§ ARTÍCULO DE REFERENCIA:

#####

La tasa de empleo en Europa regresa a niveles precrisis, según Bruselas
La tasa de empleo entre los europeos entre 20 y 64 años ha regresado a los niveles anteriores a la[…]
La tasa de empleo entre los europeos entre 20 y 64 años ha regresado a los niveles anteriores a la crisis, al situarse en un 71,1 %, cifra que no se alcanzaba desde 2008, aunque persisten altos niveles de paro de larga duración y de desigualdad.
Así lo refleja un informe publicado hoy por la Comisión Europea (CE) y el Consejo de la Unión Europea, que forma parte del paquete de otoño del Semestre Europeo que fija las prioridades económicas de la Unión para el ejercicio próximo.
El texto recalca que antes de la crisis, en 2008, la tasa de desempleo alcanzaba un 70,3 %, es decir que incluso se ha superado en ocho décimas, gracias a una tendencia positiva que vio incorporarse a cuatro millones de trabajadores desde finales de 2014 a mediados de 2016.
De seguir esta evolución, Bruselas prevé que el objetivo de la tasa europea de empleo del 75 % para 2020 podrá alcanzarse en los plazos previstos.
Además de una caída del desempleo europeo al 8,5 %, el informe muestra una reducción de la divergencia entre las tasas de desempleo en los países europeos, gracias a unas caídas más significativas en el paro de países que se caracterizan por niveles generalmente elevados, como sucede en España, Chipre y Croacia.
Pese a ello, las cifras de desempleo de los Veintiocho siguen siendo muy diversas y abarcan desde menos del 5 % en la República Checa, Alemania o el Reino Unido hasta cifras superiores al 20 % en Grecia y España durante la primera mitad de 2016.

#####

§ DATOS PROPORCIONADOS:

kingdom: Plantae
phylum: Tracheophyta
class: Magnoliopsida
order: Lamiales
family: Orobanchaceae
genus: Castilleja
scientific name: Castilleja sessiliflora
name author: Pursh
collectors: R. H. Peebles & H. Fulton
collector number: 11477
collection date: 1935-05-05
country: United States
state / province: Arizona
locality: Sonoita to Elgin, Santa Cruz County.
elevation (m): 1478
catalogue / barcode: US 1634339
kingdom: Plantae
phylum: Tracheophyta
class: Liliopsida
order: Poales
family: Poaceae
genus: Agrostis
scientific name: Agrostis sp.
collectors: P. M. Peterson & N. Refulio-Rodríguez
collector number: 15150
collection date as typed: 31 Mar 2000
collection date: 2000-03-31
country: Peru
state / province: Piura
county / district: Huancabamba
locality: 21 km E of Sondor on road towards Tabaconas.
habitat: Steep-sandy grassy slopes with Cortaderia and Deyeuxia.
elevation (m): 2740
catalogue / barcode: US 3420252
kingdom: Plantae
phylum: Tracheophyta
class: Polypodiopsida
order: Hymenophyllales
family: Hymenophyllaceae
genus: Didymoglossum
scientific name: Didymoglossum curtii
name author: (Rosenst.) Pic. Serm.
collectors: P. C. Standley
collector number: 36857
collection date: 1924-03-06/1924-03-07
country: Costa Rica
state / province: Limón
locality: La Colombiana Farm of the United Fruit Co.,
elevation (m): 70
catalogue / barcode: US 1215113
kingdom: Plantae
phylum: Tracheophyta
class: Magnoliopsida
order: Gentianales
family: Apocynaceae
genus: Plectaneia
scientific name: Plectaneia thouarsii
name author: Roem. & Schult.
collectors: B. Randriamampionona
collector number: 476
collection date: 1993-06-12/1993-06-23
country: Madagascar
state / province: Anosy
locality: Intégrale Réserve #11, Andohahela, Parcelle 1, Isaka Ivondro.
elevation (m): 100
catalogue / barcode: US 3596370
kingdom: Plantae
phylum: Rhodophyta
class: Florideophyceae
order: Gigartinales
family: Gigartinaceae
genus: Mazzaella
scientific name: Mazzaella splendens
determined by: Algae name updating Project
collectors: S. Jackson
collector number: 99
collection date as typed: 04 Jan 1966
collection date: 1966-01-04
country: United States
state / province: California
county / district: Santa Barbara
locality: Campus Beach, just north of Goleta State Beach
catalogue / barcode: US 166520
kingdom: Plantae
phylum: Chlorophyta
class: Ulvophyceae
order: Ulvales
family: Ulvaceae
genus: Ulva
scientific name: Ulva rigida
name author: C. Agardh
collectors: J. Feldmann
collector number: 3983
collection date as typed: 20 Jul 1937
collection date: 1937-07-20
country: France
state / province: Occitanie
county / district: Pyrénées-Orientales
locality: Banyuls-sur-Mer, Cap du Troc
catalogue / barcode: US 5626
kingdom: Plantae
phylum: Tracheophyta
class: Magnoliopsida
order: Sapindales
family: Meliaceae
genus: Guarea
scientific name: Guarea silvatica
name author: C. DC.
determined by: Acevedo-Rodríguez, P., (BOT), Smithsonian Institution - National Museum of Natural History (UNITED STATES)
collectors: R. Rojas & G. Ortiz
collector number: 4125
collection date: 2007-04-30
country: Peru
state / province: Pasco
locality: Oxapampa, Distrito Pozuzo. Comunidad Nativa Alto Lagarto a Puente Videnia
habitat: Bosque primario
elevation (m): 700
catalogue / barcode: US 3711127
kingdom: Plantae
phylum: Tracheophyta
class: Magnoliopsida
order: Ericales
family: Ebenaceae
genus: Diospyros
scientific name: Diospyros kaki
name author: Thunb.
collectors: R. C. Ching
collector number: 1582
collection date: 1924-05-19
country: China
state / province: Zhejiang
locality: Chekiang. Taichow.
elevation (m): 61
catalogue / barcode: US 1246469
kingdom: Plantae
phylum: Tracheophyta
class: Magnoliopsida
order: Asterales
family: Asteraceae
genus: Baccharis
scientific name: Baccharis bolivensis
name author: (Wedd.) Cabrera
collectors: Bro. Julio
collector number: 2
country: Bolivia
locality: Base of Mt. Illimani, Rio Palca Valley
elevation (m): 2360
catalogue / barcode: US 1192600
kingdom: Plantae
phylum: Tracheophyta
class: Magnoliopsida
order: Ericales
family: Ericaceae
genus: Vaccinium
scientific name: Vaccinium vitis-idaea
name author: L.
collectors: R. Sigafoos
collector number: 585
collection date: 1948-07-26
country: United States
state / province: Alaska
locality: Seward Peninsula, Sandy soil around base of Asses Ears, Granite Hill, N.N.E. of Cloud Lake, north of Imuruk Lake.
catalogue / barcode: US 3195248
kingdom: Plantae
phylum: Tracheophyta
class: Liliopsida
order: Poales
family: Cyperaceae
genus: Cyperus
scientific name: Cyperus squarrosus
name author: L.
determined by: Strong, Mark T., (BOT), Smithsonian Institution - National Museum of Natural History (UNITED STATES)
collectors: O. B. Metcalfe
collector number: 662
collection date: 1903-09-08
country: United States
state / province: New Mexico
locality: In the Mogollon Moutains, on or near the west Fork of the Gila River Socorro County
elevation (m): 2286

#####

§ TAREAS PENDIENTES:
a – Según el artículo sobre el empleo en Europa, ¿qué tasa europea de empleo se fija como objetivo para 2020?
b – Escribe la continuación del artículo sobre el empleo en Europa a partir de su última oración.
Las líneas no guardan ninguna relación con el artículo.

§ RESPUESTAS EN ORDEN:
a – El objetivo es una tasa europea de empleo del 75 % para 2020.

b –
El diagnóstico de los indicadores sociales y de empleo en España muestra una mejora en los niveles de actividad laboral y una caída en la cifra de jóvenes que no trabajan ni están formándose, los conocidos como "ninis".
No obstante, el informe advierte de que la situación es aún crítica en los niveles de desempleo joven, de desigualdad de salarios y de población en riesgo de pobreza.
Además de España, Grecia, Chipre, Portugal e Italia se enfrentan a "retos sustanciales" en indicadores sociales y de empleo, mientras que otros cinco Estados miembros (Bulgaria, Croacia, Letonia, Lituania y Rumanía) son señalados más de una vez en la zona de vigilancia de estos índices.
La CE y el Consejo de la UE alertaron de que, a pesar de los datos positivos, aún hay problemas europeos, como los niveles elevados de desigualdad y de desempleo de larga duración.
La desigualdad no solo genera preocupación por el riesgo de pobreza, sino porque conduce a una "infrautilización del capital humano en el aspecto económico" que los sistemas educativos, de seguridad social y laborales de algunos Estados Miembros no han podido solucionar, según el informe.
Para abordar la situación, el Consejo y la CE proponen reformas en áreas como beneficios fiscales, políticas de salarios y los sistemas sanitarios y educativos.
La reducción del desempleo de larga duración continúa siendo una prioridad, según el informe, ya que "implica depreciación de capacidades, una mayor desvinculación del mercado laboral y una mayor de exclusión social", además del riesgo de "convertir el desempleo cíclico en estructural".
El texto señala que las medidas para lidiar con el desempleo de larga duración, que representa un 50 % del paro en la UE, son aún "muy desiguales" entre Estados miembros.